We read with interest the multicenter manuscript of Psychogios et al. in which they reported on the comparison of infarct core and tissue at risk maps generated by four different vendors as well as visual Cerebral Blood Volume—Alberta Stroke Program Early CT Score (CBV-ASPECTS) and visually assessed collateral scores [1]. They related the maps of 182 patients undergoing mechanical thrombectomy (MT) and receiving a TICI 2b, 2c or III reperfusion to the clinical outcome assessed with the modified Rankin score (mRS) and the functional disability defined as mRS > 2. They calculated mean differences between RAPID (iSchemaView Inc, Menlo Parc, CA, USA) and other software packages and illustrated them with Bland-Altman plots. They concluded that the infarct core defined by the RAPID software correlates best with the clinical outcome whilst VEOcore (VEObrain GmbH, Freiburg, Germany) and syngo.via (Siemens Healthineers AG, Erlangen, Germany) overestimate the infarct core and Olea (OLEA medical Inc., La Ciotat, France) underestimates it [1].

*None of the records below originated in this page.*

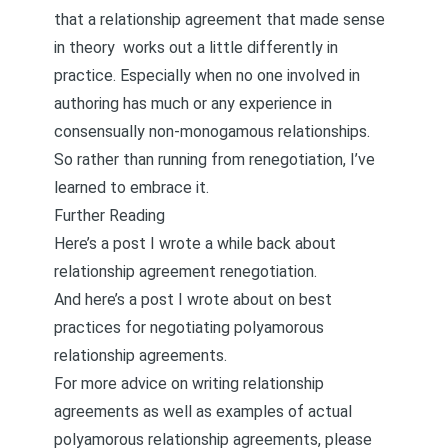
that a relationship agreement that made sense
in theory works out a little differently in
practice. Especially when no one involved in
authoring has much or any experience in
consensually non-monogamous relationships.
So rather than running from renegotiation, I’ve
learned to embrace it.
Further Reading
Here’s a post I wrote a while back about
relationship agreement renegotiation.
And here’s a post I wrote about on
best
practices for negotiating polyamorous
relationship agreements
.
For more advice on writing relationship
agreements as well as examples of actual
polyamorous relationship agreements, please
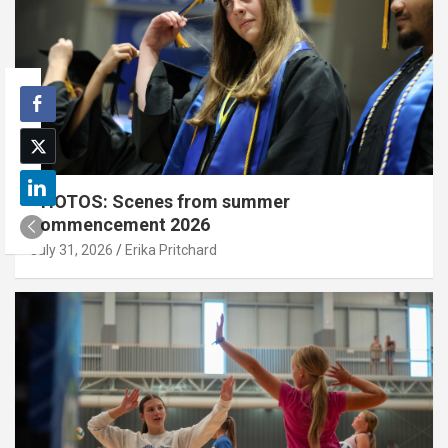
PHOTOS: Scenes from summer
commencement 2026
July 31, 2026
Erika Pritchard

The message is clear but can we trust it? In the manuscript the authors clearly state that out of 215 cases 33 cases have been excluded from the final analysis due to “… technical failure of at least 1 perfusion software”; however, if we take a look at the Bland-Altman plot of RAPID-VEOcore (only available in the Supplemental Material) there is a striking outlier in the infarct core volume difference of around −2131 mL (which is distinctly larger than an entire brain). This outlier leads to a massive bias in the statistics: it can be estimated that without the outlier the true mean difference between RAPID and VEOcore is in a very good agreement range of −1.5 mL instead of the −13.4 mL reported in the manuscript.

Thus, a single nonplausible outlier caused a significant difference and led to an erroneous conclusion that the VEOcore software is inappropriate for treatment decisions beyond the 6h window [1].

Besides this inconsistency in the manuscript—which should be addressed in an erratum—we would further like to point out another general limitation of the work, which in our view leads to an increased distraction from the true value of CTP in acute stroke management in our community:

Postprocessing of CTP has two major goals: 1) to display the hypoperfused tissue and 2) to estimate how much of this tissue is already infarcted (infarct core). The only way to prove whether the infarct core is correctly identified on CTP is to compare it with a posttreatment MRI in recanalized patients and to calculate, for example, dice indices. To relate volume measurements to the clinical outcome is a too simplistic approach. We do not deny the weaknesses of CTP, however, the most accepted infarct core definition is tissue with a relative CBF < 30% compared to the contralateral hemisphere [2]. This threshold derived from the data of 103 patients in which DWI-MRI was acquired shortly after CTP [3] is implemented in the RAPID and VEOcore, but not in the original syngo.via software, for example [4]. In the meantime, apparently, the syngo.via software has also been adopted the < 30% rCBF value [5, 6]. Methodologically, issues such as different vulnerability of gray and white matter, order and timing of CTA and CTP, bolus interference of CTP and CTA, differences in CBF in gray and white matter (especially in patients with small vessel disease) must be considered when interpreting infarct core maps [7, 8]. CTP as well as the temporal thresholds applied in DAWN and DEFUSE 3 have empirically been chosen and are now required to indicate mechanical thrombectomy beyond the 6h window. Nevertheless, we use CTP in more situations. In medium and distal vessel occlusions it displays the hypoperfused tissue better than CTA (Fig. 1) and especially outside working hours it allows a rapid communication within a stroke network via mobile devices.

Fig. 1
figure 1

A 50-year-old man with right-sided hemiplegia and nonfluent aphasia since 1h was admitted in the evening. NIHSS was 17. The left-sided anterior cerebral artery occlusion was difficult to see on CT-Angiography (a, left image) using a mobile phone, but readily displayed on CT-Perfusion maps and the corresponding hypoperfusion- and core segmentation (b, right image)

In conclusion, we appreciate a critical debate on the use of CTP using different postprocessing tools but such comparisons should be performed thoroughly and based on valid data.